**Exercise**
Reproduce every line of the records below verbatim, preserving the original line breaks.

BEGIN

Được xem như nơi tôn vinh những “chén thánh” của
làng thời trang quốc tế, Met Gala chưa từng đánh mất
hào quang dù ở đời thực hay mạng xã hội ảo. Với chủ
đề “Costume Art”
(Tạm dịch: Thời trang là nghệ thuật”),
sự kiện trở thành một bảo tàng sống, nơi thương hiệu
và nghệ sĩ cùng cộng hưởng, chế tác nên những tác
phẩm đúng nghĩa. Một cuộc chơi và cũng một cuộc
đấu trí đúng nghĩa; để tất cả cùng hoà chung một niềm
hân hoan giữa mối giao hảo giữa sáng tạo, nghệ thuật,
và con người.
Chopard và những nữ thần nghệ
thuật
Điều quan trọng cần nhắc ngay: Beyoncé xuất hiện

END

**Task response**
Được xem như nơi tôn vinh những “chén thánh” của
làng thời trang quốc tế, Met Gala chưa từng đánh mất
hào quang dù ở đời thực hay mạng xã hội ảo. Với chủ
đề “Costume Art”
(Tạm dịch: Thời trang là nghệ thuật”),
sự kiện trở thành một bảo tàng sống, nơi thương hiệu
và nghệ sĩ cùng cộng hưởng, chế tác nên những tác
phẩm đúng nghĩa. Một cuộc chơi và cũng một cuộc
đấu trí đúng nghĩa; để tất cả cùng hoà chung một niềm
hân hoan giữa mối giao hảo giữa sáng tạo, nghệ thuật,
và con người.
Chopard và những nữ thần nghệ
thuật
Điều quan trọng cần nhắc ngay: Beyoncé xuất hiện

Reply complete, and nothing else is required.